━━━━━ Extracted text ━━━━━

SECURITIES AND EXCHANGE COMMISSION

Washington, D.C. 20549

 

FORM 8-K

 

CURRENT REPORT

Pursuant to Section 13 or 15(d)

of The Securities Exchange Act of 1934

 

Date of Report (Date of earliest event reported): April 18, 2023

 

TELA Bio, Inc.

(Exact name of registrant as specified in its charter)

 

Delaware   001-39130   45-5320061

(State or other jurisdiction of

incorporation)

 

(Commission

File Number)

 

(I.R.S. Employer

Identification No.)

 

1 Great Valley Parkway, Suite 24

Malvern, Pennsylvania

 

19355
(Address of principal executive offices)   (Zip Code)

 

Registrant’s telephone number, including area code: (484) 320-2930

 

Not Applicable

(Former name or former address, if changed since last report.)

 

Check the appropriate box below if the Form 8-K filing is intended to simultaneously satisfy the filing obligation of the registrant under any of the following provisions:

 

¨ Written communications pursuant to Rule 425 under the Securities Act (17 CFR 230.425)

━━━━━ Material provided ━━━━━

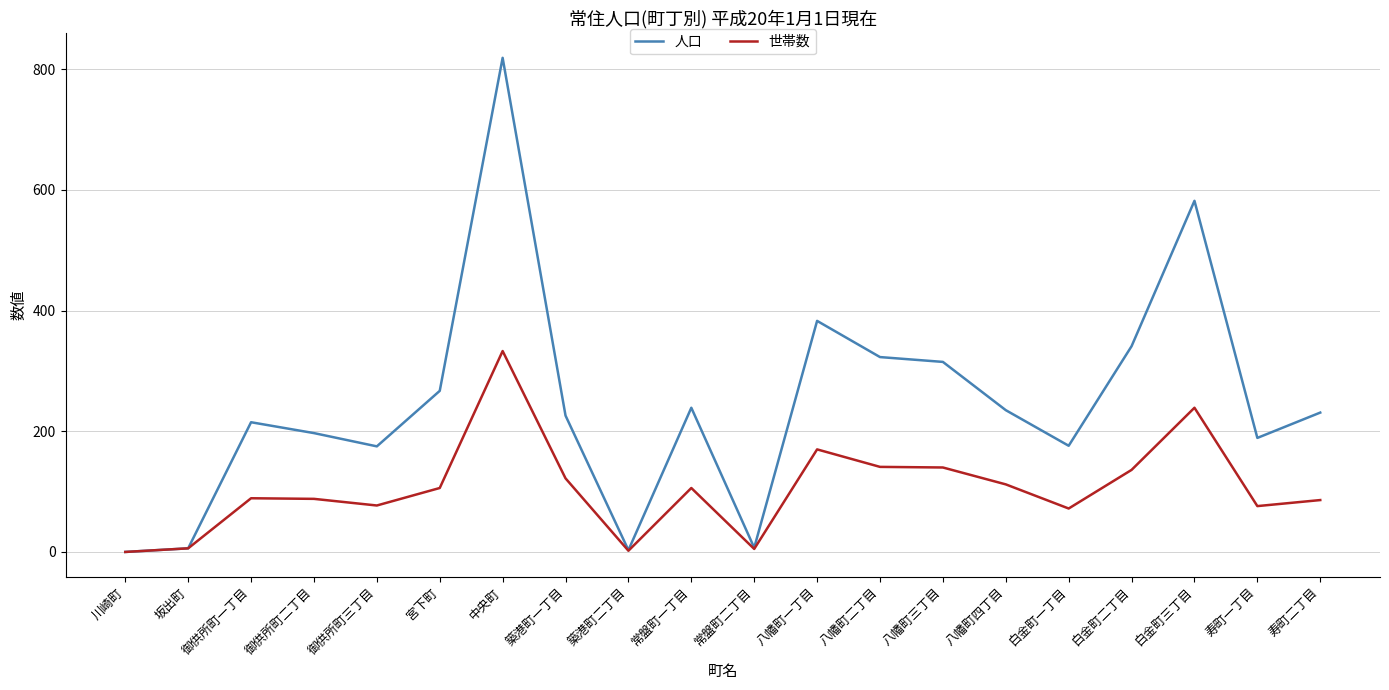

What position from the left is 寿町二丁目?

20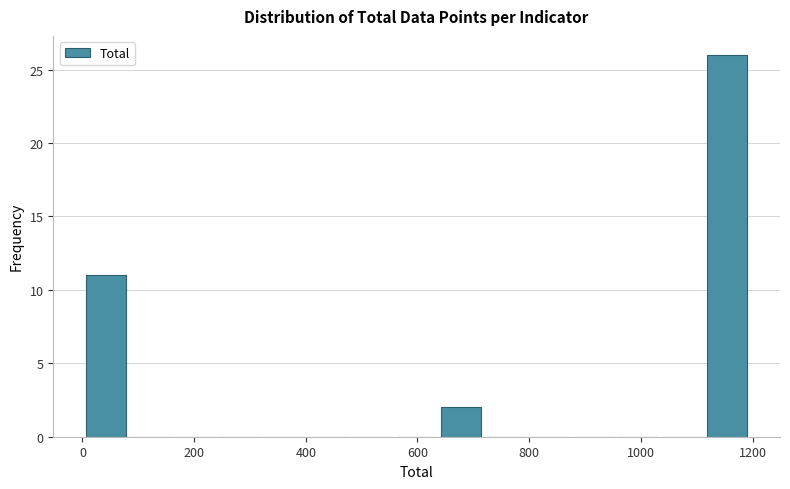

Around what value on the x-axis is the tallest bar? Give the approximate position of its centre, as read against the axis.

1160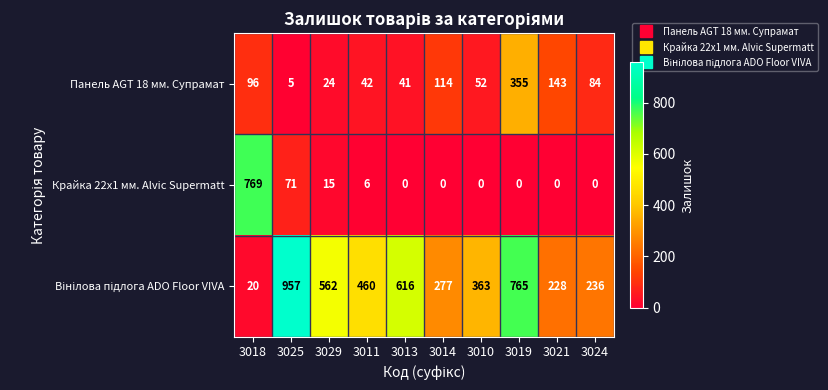

What is the spread (max minus min) of values at 3011?

454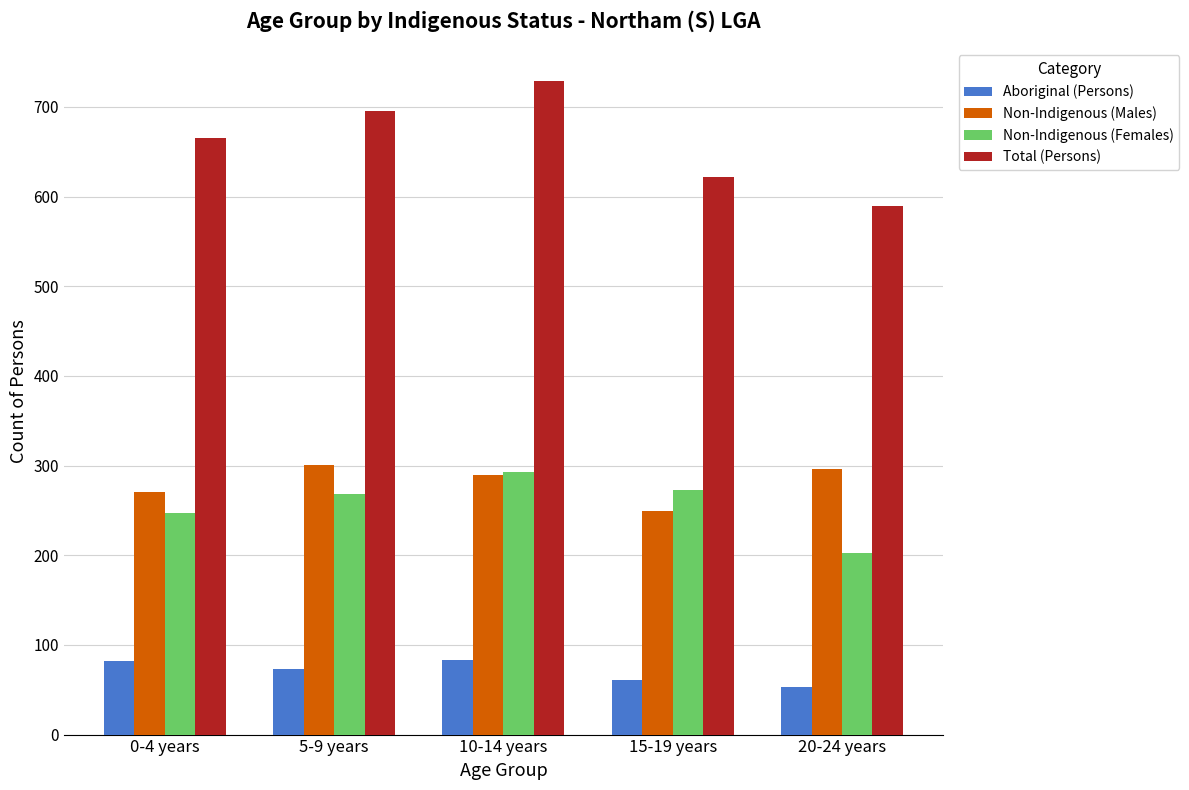

What position from the right is 5-9 years?

4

━━━━━

__Problems to work on__
[1] Retype the Form 8-K cover page word for word, starting at "Pursuant to Section 13" and ending at "in its charter)".
[2] Pick up the Form 8-K cover page right after its last line and write what follows.

__Written answers__
[1]
Pursuant to Section 13 or 15(d)

of The Securities Exchange Act of 1934

 

Date of Report (Date of earliest event reported): April 18, 2023

 

TELA Bio, Inc.

(Exact name of registrant as specified in its charter)

[2]
   
¨ Soliciting material pursuant to Rule 14a-12 under the Exchange Act (17 CFR 240.14a-12)
   
¨ Pre-commencement communications pursuant to Rule 14d-2(b) under the Exchange Act (17 CFR 240.14d-2(b))
   
¨ Pre-commencement communications pursuant to Rule 13e-4(c) under the Exchange Act (17 CFR 240.13e-4(c))

 

Securities registered pursuant to Section 12(b) of the Act:

 

Title of each class   Trading Symbol(s)   Name of each exchange on which
registered
Common Stock, par value $0.001 per share   TELA   Nasdaq Global Market

 

Indicate by check mark whether the registrant is an emerging growth company as defined in Rule 405 of the Securities Act of 1933 (§230.405 of this chapter) or Rule 12b-2 of the Securities Exchange Act of 1934 (§240.12b-2 of this chapter).

 

Emerging growth company x

 

If an emerging growth company, indicate by check mark if the registrant has elected not to use the extended transition period for complying with any new or revised financial accounting standards provided pursuant to Section 13(a) of the Exchange Act. ¨

 

 

 

 

 

Item 1.01 Entry into a Material Definitive Agreement.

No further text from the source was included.